DALLAS, TX.- Before there was Disneyland, there was Walt Disney's backyard.
There, in the spring of 1950, on the five acres that sprawled across 355 Carolwood Drive in Los Angeles' Holmby Hills neighborhood, Disney debuted his first theme park, a rideable railroad in miniature, exact to the last detail. The Carolwood Pacific Railroad, it was called 2,615 feet of track upon which Disney the train conductor ran his 1/8-scale, 260-pound, coal-fueled, 7¼-inch gauge train, all pulled by the locomotive Lilly Belle, so named for Walt's wife Lillian.
"I just needed something to get myself away from things," Disney once said of his decision to create this backyard railyard, the original plans and blueprints for which serve as the extraordinary centerpiece of Heritage Auctions' The Art of the Disney Theme Park & Disney Storybook Art auction event, which takes place April 8-10.

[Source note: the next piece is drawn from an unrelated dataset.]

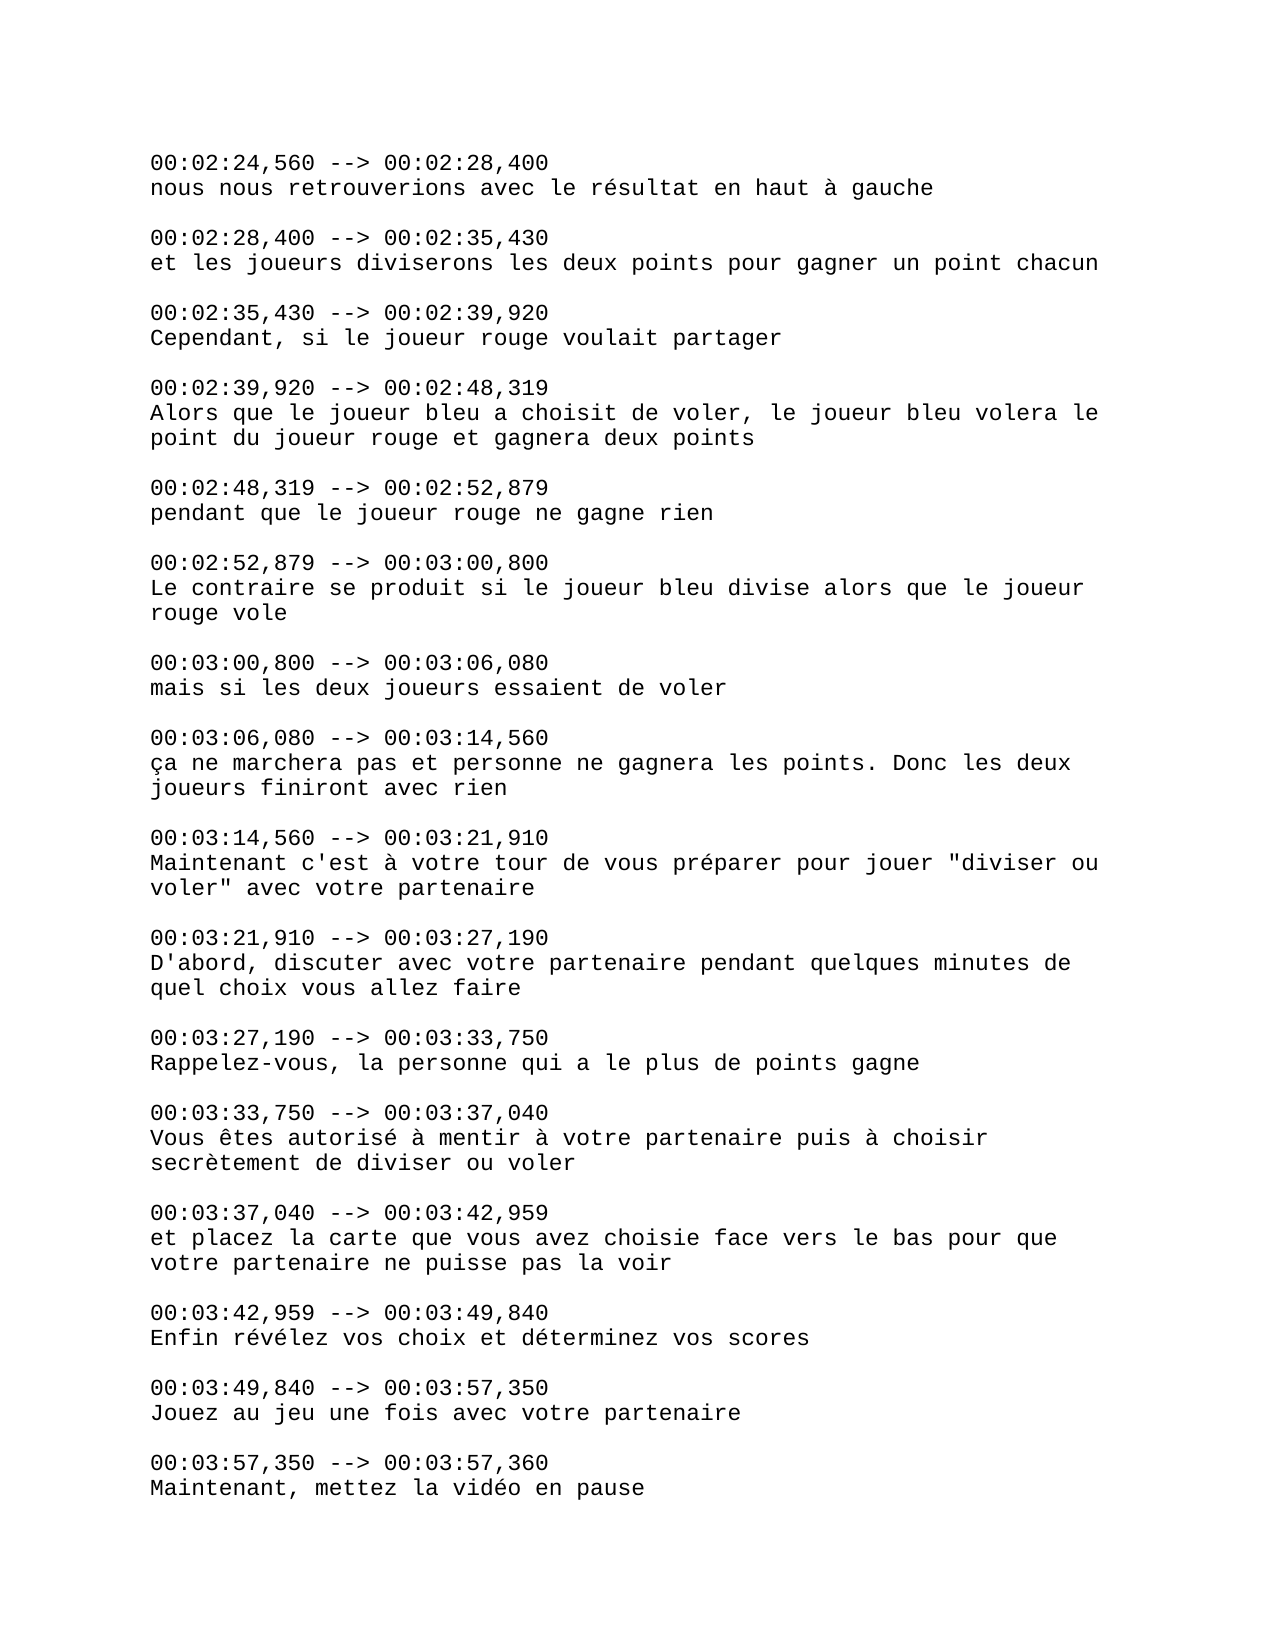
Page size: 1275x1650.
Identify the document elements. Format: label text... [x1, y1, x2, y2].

text mais si les deux joueurs essaient de voler [150, 675, 1125, 700]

Little wonder that Disney would choose a train as his means of escape: The son of Marceline, Missouri, he grew up enamored with the engines and boxcars that ran up and down the Atchison, Topeka, and Santa Fe line near his home. His father Elias worked for a time as a railroad machinist and carpenter laying track on the Union Pacific line from Kansas to Colorado. His uncle Mike Martin served as an engineer on the Santa Fe's accommodation train that ran between Marceline and Fort Madison, of which Walt was so proud he would brag about his uncle to schoolmates.
Disney, too, worked one summer as a news butcher on the Santa Fe line, selling newspapers, fruit, candy and other snacks and amenities to passengers.
"I felt very important wearing a neat blue serge uniform with brass buttons, a peaked cap and a shiny badge in my lapel," Disney wrote in the October 1965 issue of Railroad Magazine. "As the train rolled into one station after another I stood beside the conductor on the car steps to enjoy the envious stares of youngsters waiting on the platform."
That first-person account beneath the headline, "I Have Always Loved Trains."
Disney's backyard Carolwood Pacific, with its views of surrounding canyons, may have been miniature, but it was no less real than any life-sized counterpart. Everything about its design and construction was meticulous, from the redwood trestles and rose-garden tunnel to the centralized traffic control board installed in the red barn that served as the Carolwood Pacific's machine shop and headquarters.
"Walt's Lilly Belle was a wonderful running engine," said Ollie Johnston, one of Disney's most legendary animators and owner of his own backyard rail line. "It had a lot of power."
Emblematic of Disney's approach, the Carolwood Pacific was the result of years' worth of scrupulous research and planning by Disney and his employees Johnston, Ward Kimball and Roger Broggie, the latter the head machinist at the Walt Disney Studios in Burbank. Every inch of the Lilly Belle, the rolling stock and the rail line is detailed in reams of blueprints and renderings crafted by the colleagues and comrades the one-day Imagineers Disney called upon to help make his lifelong fantasy a backyard reality. Each page echoes Disney's creative process, with notes, additions, and on-site revisionsmany identifiable as by Disney himself and by pioneering Imagineers that would go on from this backyard construction project to turn an orange grove in Anaheim into Disneyland.
So authentic was the endeavor Disney needed Los Angeles city and county officials to sign off on his plans before construction could commence.
"I went about it systematically," Disney wrote in Railroad Magazine. "After serving an apprenticeship in a machine shop, I studied metalwork and carpentry before I figured I was ready to start building. Then I built a train to one-eighth scale. The engine and the tender combined was seven feet long and operated on coal and water, like the ones I had known as a news butcher. I fashioned all the cars myself. The boxcars were big enough for a person to straddle, and the flatcars could seat two. My special pride was the caboose, which I furnished entirely in miniature, right down to the pot-bellied stove."
Those planning documents totaling dozens of pages, many of them grand enough for display as standalone works have for seven decades remained obscured from the public's view. Some might have thought them lost altogether, fragile scrolls turned to dust by age or accident.
Yet they survive intact, every inch and instruction behind this railway that would one day blossom into theme parks around the globe. And now, for the first time, this estimable documentation of history these blueprints, layouts and renderings of the train that led first to a magical kingdom called Disneyland have become available.
Acquired by the consignor directly from the family of Roger Broggie more than 30 years ago, this archive has never before been offered to the public. And the timing could not be better, with Disneyland's reopening scheduled for April 30.
"This archive is a really special insight into something quite extraordinary," says Jim Lentz, Heritage Auctions' Director of Animation Art. "These pieces are emblematic of the crossroads that Walt created when he created Disneyland the creative energy and storytelling that comes from his God-given gift as a creator of characters mashed up with the technical knowhow to do the details right or find the people who know how to make magic happen."